* **WHAT YOU NEED TO DO**
Scan the listing below for the word "PlanFirstOrchestrator" and copy every line that has it.

┄┄┄┄┄┄┄┄┄┄┄┄┄┄┄┄┄┄┄┄

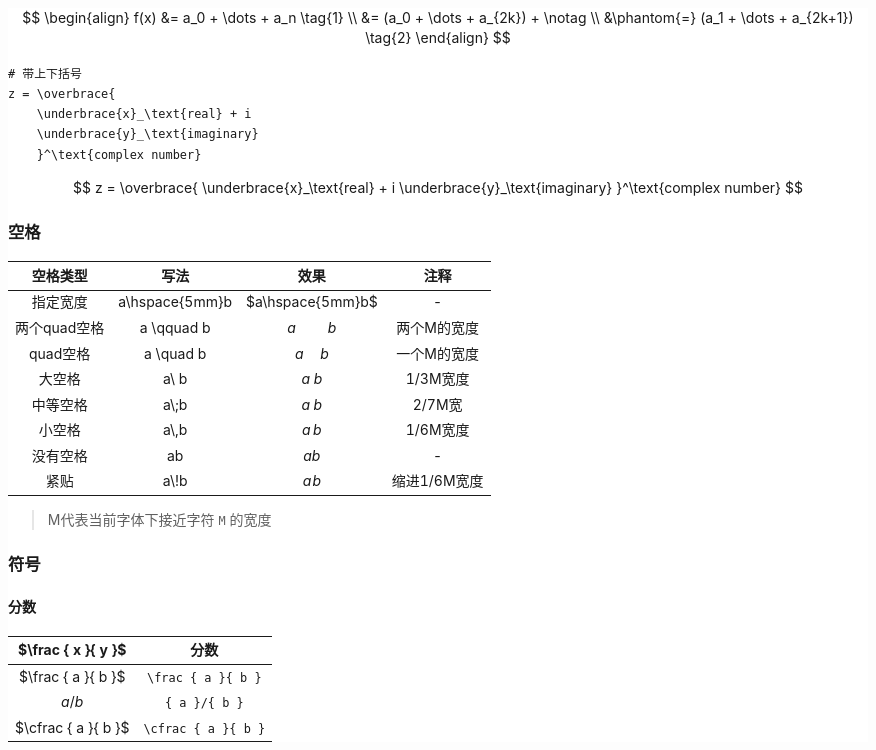 $$
\begin{align}
f(x) &= a_0 + \dots + a_n \tag{1} \\ 
      &= (a_0 + \dots + a_{2k}) + \notag \\
      &\phantom{=} (a_1 + \dots + a_{2k+1}) \tag{2}
\end{align}
$$

```
# 带上下括号
z = \overbrace{
    \underbrace{x}_\text{real} + i
    \underbrace{y}_\text{imaginary}
    }^\text{complex number}
```

$$
z = \overbrace{
     \underbrace{x}_\text{real} + i
     \underbrace{y}_\text{imaginary}
     }^\text{complex number}
$$

### 空格

|空格类型|写法|效果|注释|
|:-:|:-:|:-:|:-:|
|指定宽度|a\hspace{5mm}b|$a\hspace{5mm}b$|-|
|两个quad空格|a \qquad b|$a \qquad b$|两个M的宽度|
|quad空格|a \quad b|$a \quad b$|一个M的宽度|
|大空格|a\ b|$a\ b$|1/3M宽度|
|中等空格|a\\;b|$a\;b$|2/7M宽|
|小空格|a\\,b|$a\,b$|1/6M宽度|
|没有空格|ab|$ab$|-|
|紧贴|a\\!b|$a\!b$|缩进1/6M宽度|

>M代表当前字体下接近字符 `M` 的宽度

### 符号

#### 分数

|$\frac { x }{ y }$|分数|
|:-:|:-:|
|$\frac { a }{ b }$|`\frac { a }{ b }`|
|${ a }/{ b }$|`{ a }/{ b }`|
|$\cfrac { a }{ b }$|`\cfrac { a }{ b }`|
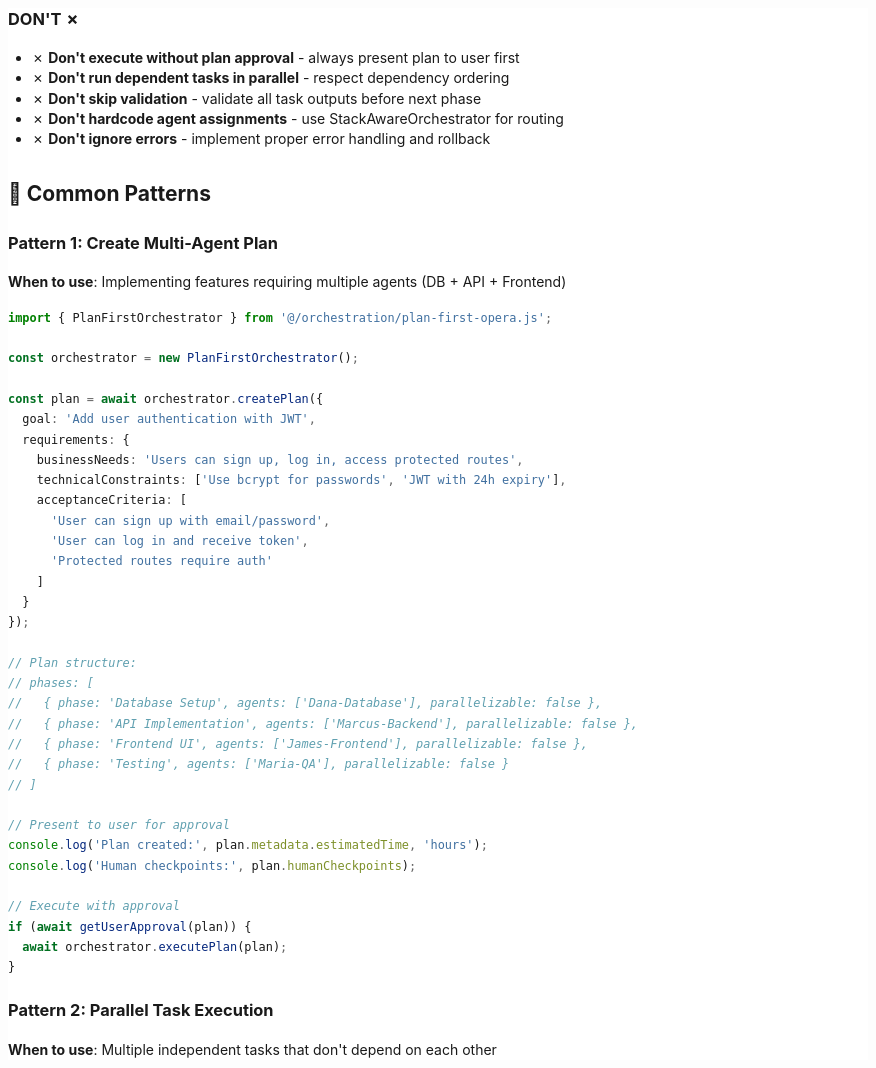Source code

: ### DON'T ✗
- ✗ **Don't execute without plan approval** - always present plan to user first
- ✗ **Don't run dependent tasks in parallel** - respect dependency ordering
- ✗ **Don't skip validation** - validate all task outputs before next phase
- ✗ **Don't hardcode agent assignments** - use StackAwareOrchestrator for routing
- ✗ **Don't ignore errors** - implement proper error handling and rollback

## 🔧 Common Patterns

### Pattern 1: Create Multi-Agent Plan
**When to use**: Implementing features requiring multiple agents (DB + API + Frontend)

```typescript
import { PlanFirstOrchestrator } from '@/orchestration/plan-first-opera.js';

const orchestrator = new PlanFirstOrchestrator();

const plan = await orchestrator.createPlan({
  goal: 'Add user authentication with JWT',
  requirements: {
    businessNeeds: 'Users can sign up, log in, access protected routes',
    technicalConstraints: ['Use bcrypt for passwords', 'JWT with 24h expiry'],
    acceptanceCriteria: [
      'User can sign up with email/password',
      'User can log in and receive token',
      'Protected routes require auth'
    ]
  }
});

// Plan structure:
// phases: [
//   { phase: 'Database Setup', agents: ['Dana-Database'], parallelizable: false },
//   { phase: 'API Implementation', agents: ['Marcus-Backend'], parallelizable: false },
//   { phase: 'Frontend UI', agents: ['James-Frontend'], parallelizable: false },
//   { phase: 'Testing', agents: ['Maria-QA'], parallelizable: false }
// ]

// Present to user for approval
console.log('Plan created:', plan.metadata.estimatedTime, 'hours');
console.log('Human checkpoints:', plan.humanCheckpoints);

// Execute with approval
if (await getUserApproval(plan)) {
  await orchestrator.executePlan(plan);
}
```

### Pattern 2: Parallel Task Execution
**When to use**: Multiple independent tasks that don't depend on each other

┄┄┄┄┄┄┄┄┄┄┄┄┄┄┄┄┄┄┄┄

* **REPLY TO THE TASK**
import { PlanFirstOrchestrator } from '@/orchestration/plan-first-opera.js';
const orchestrator = new PlanFirstOrchestrator();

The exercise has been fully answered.